_ACTIVITY_.
Please rewrite the records below, swapping each "LISÄÄ OSTOSKORIIN" for "OSTA NYT" and leaving everything else unchanged.

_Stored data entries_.

------------------------------------------------

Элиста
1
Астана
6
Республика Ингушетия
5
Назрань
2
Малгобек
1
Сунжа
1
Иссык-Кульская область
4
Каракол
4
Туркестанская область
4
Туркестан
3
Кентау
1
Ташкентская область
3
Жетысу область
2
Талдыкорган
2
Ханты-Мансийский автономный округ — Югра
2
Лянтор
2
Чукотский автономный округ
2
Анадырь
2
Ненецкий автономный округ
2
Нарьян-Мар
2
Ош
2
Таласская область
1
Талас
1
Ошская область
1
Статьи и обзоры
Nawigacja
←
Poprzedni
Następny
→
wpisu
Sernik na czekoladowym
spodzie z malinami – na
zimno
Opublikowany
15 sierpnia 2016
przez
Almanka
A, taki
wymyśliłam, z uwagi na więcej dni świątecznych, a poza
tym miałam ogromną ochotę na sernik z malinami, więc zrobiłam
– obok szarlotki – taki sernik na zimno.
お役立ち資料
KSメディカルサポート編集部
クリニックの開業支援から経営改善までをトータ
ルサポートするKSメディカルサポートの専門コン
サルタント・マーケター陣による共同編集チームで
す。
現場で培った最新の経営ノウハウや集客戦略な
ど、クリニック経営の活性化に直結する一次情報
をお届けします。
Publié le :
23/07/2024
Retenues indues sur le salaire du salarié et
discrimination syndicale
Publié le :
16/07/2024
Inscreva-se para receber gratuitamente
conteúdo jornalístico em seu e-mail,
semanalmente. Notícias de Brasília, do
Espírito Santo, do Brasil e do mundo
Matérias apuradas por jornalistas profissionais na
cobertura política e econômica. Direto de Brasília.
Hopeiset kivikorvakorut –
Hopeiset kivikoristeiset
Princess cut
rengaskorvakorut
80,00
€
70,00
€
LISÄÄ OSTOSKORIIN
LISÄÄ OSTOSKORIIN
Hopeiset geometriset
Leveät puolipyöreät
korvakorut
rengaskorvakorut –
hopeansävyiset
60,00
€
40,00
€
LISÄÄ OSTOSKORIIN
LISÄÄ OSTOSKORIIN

------------------------------------------------

_SOLUTION FOR THIS EXERCISE_.
Элиста
1
Астана
6
Республика Ингушетия
5
Назрань
2
Малгобек
1
Сунжа
1
Иссык-Кульская область
4
Каракол
4
Туркестанская область
4
Туркестан
3
Кентау
1
Ташкентская область
3
Жетысу область
2
Талдыкорган
2
Ханты-Мансийский автономный округ — Югра
2
Лянтор
2
Чукотский автономный округ
2
Анадырь
2
Ненецкий автономный округ
2
Нарьян-Мар
2
Ош
2
Таласская область
1
Талас
1
Ошская область
1
Статьи и обзоры
Nawigacja
←
Poprzedni
Następny
→
wpisu
Sernik na czekoladowym
spodzie z malinami – na
zimno
Opublikowany
15 sierpnia 2016
przez
Almanka
A, taki
wymyśliłam, z uwagi na więcej dni świątecznych, a poza
tym miałam ogromną ochotę na sernik z malinami, więc zrobiłam
– obok szarlotki – taki sernik na zimno.
お役立ち資料
KSメディカルサポート編集部
クリニックの開業支援から経営改善までをトータ
ルサポートするKSメディカルサポートの専門コン
サルタント・マーケター陣による共同編集チームで
す。
現場で培った最新の経営ノウハウや集客戦略な
ど、クリニック経営の活性化に直結する一次情報
をお届けします。
Publié le :
23/07/2024
Retenues indues sur le salaire du salarié et
discrimination syndicale
Publié le :
16/07/2024
Inscreva-se para receber gratuitamente
conteúdo jornalístico em seu e-mail,
semanalmente. Notícias de Brasília, do
Espírito Santo, do Brasil e do mundo
Matérias apuradas por jornalistas profissionais na
cobertura política e econômica. Direto de Brasília.
Hopeiset kivikorvakorut –
Hopeiset kivikoristeiset
Princess cut
rengaskorvakorut
80,00
€
70,00
€
OSTA NYT
OSTA NYT
Hopeiset geometriset
Leveät puolipyöreät
korvakorut
rengaskorvakorut –
hopeansävyiset
60,00
€
40,00
€
OSTA NYT
OSTA NYT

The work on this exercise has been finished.